Related Work & Insights¶
- vs LISA: VISA is a natural extension of LISA in the video domain. The core difference lies in the introduction of TFS and Tracker to handle temporal issues; VISA also achieves performance comparable to LISA on image tasks.
- vs TrackGPT: TrackGPT processes frame-by-frame and lacks temporal information, whereas VISA processes multiple frames simultaneously for reasoning, achieving an overall J&F that is 5.9 points higher (13B model).
- vs LLaMA-VID + LMPM: The issue with the VQA+ReferVOS pipeline is that the low token count of VQA models is insufficient to accurately locate targets, leading to error accumulation across the two stages.

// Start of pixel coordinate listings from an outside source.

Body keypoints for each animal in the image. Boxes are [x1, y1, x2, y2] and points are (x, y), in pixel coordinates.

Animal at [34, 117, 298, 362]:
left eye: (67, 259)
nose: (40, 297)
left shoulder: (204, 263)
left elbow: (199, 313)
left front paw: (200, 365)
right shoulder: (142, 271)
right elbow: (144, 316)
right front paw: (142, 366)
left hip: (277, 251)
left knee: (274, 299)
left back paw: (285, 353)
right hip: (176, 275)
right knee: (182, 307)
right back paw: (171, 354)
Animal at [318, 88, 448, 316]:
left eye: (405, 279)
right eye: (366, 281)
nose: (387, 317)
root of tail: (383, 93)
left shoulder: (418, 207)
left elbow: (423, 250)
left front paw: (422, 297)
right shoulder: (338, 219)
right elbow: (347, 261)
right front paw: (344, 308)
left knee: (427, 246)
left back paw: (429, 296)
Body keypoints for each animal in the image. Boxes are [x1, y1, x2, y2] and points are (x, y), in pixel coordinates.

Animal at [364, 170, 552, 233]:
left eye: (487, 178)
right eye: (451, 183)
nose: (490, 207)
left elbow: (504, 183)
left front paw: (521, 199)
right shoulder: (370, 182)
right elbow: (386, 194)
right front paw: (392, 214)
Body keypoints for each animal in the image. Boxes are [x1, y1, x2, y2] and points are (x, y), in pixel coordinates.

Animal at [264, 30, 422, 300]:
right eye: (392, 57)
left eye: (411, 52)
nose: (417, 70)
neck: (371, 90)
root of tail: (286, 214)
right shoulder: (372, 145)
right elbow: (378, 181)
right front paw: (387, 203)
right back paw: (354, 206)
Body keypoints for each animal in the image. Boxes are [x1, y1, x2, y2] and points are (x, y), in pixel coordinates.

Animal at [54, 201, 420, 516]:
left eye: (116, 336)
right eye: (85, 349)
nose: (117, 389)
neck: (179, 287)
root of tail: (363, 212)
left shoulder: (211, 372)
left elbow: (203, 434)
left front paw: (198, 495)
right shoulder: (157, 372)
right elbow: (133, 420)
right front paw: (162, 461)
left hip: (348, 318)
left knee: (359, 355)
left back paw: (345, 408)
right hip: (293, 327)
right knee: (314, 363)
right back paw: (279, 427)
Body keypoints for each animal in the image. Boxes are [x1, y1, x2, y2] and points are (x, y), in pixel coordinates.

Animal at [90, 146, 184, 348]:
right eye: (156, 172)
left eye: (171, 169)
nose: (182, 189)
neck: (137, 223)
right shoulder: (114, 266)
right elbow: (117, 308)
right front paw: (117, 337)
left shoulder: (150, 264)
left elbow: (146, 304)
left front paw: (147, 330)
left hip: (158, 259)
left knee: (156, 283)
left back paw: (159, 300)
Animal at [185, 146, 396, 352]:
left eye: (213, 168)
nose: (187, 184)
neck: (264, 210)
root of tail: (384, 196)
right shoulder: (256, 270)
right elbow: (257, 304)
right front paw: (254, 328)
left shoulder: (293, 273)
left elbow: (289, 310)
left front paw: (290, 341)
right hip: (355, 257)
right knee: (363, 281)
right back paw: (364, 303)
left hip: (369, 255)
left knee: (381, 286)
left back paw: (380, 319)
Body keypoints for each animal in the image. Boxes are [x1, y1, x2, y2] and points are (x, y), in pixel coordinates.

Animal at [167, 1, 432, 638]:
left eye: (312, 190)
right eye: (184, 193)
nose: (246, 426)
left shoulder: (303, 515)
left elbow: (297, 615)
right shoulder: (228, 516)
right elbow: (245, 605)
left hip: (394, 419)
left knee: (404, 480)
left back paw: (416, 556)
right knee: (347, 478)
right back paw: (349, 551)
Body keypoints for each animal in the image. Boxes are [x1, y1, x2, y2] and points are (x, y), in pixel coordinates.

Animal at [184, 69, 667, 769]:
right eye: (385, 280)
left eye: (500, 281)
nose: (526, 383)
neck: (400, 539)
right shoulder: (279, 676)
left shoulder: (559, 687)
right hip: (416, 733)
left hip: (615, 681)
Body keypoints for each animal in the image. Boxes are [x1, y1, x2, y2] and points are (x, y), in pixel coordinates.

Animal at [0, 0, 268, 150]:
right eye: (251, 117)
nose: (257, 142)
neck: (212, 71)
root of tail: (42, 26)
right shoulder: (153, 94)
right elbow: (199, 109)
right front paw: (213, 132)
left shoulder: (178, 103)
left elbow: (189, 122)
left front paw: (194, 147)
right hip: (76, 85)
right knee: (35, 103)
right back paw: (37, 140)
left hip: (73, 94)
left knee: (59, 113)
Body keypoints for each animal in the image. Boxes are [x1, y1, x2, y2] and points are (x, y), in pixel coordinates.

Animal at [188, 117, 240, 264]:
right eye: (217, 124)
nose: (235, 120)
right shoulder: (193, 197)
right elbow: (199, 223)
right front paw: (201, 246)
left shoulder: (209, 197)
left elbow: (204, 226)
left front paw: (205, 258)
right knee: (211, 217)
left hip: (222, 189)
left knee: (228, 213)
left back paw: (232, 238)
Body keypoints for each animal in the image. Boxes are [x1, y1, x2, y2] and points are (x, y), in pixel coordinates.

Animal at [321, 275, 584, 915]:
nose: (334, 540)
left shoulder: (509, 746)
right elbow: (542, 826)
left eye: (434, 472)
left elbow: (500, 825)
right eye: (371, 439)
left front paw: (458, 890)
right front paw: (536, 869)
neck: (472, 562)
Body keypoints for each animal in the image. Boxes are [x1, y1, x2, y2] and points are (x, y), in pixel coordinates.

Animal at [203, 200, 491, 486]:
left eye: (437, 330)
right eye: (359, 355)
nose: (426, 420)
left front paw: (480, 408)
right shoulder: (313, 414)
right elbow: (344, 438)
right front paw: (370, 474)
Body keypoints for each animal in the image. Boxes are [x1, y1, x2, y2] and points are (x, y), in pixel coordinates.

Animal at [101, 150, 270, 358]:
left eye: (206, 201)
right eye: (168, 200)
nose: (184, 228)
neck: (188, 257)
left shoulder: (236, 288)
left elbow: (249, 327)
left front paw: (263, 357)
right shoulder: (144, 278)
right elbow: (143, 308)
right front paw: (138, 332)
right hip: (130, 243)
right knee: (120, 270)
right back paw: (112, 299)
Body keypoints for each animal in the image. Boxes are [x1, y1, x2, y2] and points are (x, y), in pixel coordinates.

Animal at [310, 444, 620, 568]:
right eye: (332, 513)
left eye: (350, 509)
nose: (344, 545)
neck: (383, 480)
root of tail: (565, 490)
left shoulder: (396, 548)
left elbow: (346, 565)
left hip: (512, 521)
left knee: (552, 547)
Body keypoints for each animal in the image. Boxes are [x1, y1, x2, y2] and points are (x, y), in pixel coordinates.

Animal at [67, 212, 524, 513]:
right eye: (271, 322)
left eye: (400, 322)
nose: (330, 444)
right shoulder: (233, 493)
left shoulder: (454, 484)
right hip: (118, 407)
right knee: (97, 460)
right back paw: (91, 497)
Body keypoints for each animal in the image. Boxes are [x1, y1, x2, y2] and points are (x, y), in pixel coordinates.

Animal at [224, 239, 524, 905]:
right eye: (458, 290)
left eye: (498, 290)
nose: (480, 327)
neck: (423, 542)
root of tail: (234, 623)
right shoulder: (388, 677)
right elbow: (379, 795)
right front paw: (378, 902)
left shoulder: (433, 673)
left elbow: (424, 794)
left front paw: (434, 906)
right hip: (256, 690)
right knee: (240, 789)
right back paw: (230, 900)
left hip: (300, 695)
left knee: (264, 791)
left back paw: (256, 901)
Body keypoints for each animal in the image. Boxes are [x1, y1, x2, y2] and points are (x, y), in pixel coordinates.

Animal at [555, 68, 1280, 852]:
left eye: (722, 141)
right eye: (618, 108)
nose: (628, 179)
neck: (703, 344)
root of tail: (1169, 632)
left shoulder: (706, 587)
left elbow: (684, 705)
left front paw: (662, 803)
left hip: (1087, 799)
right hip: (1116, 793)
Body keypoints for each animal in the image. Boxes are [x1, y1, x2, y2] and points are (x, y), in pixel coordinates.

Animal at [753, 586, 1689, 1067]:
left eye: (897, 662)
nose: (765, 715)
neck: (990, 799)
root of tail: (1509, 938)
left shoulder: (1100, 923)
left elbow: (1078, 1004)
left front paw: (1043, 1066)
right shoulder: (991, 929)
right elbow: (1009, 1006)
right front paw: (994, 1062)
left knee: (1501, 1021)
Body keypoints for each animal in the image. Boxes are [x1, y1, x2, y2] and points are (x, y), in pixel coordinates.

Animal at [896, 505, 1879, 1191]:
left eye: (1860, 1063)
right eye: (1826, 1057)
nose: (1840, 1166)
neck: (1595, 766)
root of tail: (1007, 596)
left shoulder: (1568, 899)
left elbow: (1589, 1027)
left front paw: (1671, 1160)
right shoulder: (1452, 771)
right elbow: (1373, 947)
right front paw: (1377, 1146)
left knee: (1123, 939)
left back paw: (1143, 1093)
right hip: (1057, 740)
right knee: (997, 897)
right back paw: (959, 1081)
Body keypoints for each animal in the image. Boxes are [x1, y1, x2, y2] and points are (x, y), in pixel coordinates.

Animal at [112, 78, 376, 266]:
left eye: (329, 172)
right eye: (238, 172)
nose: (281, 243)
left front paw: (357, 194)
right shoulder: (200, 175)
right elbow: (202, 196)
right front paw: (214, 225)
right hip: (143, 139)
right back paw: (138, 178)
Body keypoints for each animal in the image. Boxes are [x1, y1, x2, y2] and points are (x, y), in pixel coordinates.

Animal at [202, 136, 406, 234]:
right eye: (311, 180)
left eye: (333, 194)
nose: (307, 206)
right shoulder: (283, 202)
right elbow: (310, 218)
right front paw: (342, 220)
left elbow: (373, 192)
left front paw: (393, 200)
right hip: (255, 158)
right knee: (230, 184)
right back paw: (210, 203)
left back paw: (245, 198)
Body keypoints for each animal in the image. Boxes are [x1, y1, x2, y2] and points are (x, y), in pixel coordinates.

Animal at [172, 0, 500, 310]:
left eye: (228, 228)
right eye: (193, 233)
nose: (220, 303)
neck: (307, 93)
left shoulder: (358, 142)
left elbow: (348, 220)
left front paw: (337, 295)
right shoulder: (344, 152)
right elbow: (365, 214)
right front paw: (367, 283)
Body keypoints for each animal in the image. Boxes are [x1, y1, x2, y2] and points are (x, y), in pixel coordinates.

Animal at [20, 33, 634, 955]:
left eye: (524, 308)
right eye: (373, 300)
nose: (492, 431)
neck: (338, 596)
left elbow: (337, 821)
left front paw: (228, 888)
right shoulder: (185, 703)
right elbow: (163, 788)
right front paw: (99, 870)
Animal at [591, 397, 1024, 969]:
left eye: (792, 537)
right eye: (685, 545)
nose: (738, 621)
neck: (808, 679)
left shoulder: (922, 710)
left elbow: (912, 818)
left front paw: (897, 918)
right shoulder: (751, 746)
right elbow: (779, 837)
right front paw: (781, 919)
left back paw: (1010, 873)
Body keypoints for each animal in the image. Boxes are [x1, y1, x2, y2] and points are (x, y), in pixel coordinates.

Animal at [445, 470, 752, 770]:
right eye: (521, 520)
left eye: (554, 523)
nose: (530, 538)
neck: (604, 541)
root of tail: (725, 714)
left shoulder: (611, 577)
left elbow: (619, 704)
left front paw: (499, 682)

- vs Video-ChatGPT: Token compression methods via spatial/temporal pooling lose the spatial details required for segmentation, whereas VISA preserves spatial resolution via TFS frame selection.
Rating¶
- ⭐⭐⭐⭐ Novelty: The new ReasonVOS task definition is valuable, and the TFS + LLM + SAM + Tracker pipeline is simple and effective. However, individual components are combinations of existing modules.
- ⭐⭐⭐⭐ Experimental Thoroughness: Extensive experiments across 8 datasets and multiple ablation groups (datasets/frame sampling/token count/sampling strategy), with comprehensive horizontal and vertical comparisons.
- ⭐⭐⭐⭐ Writing Quality: The structure is clear, the task definition is distinct, the figures and tables are informative, and the motivation is well-articulated.
- ⭐⭐⭐⭐⭐ Value: Opens up the Reasoning VOS direction, fills a gap with the ReVOS dataset, and matches the release of open-source code and datasets, providing a significant boost to subsequent research.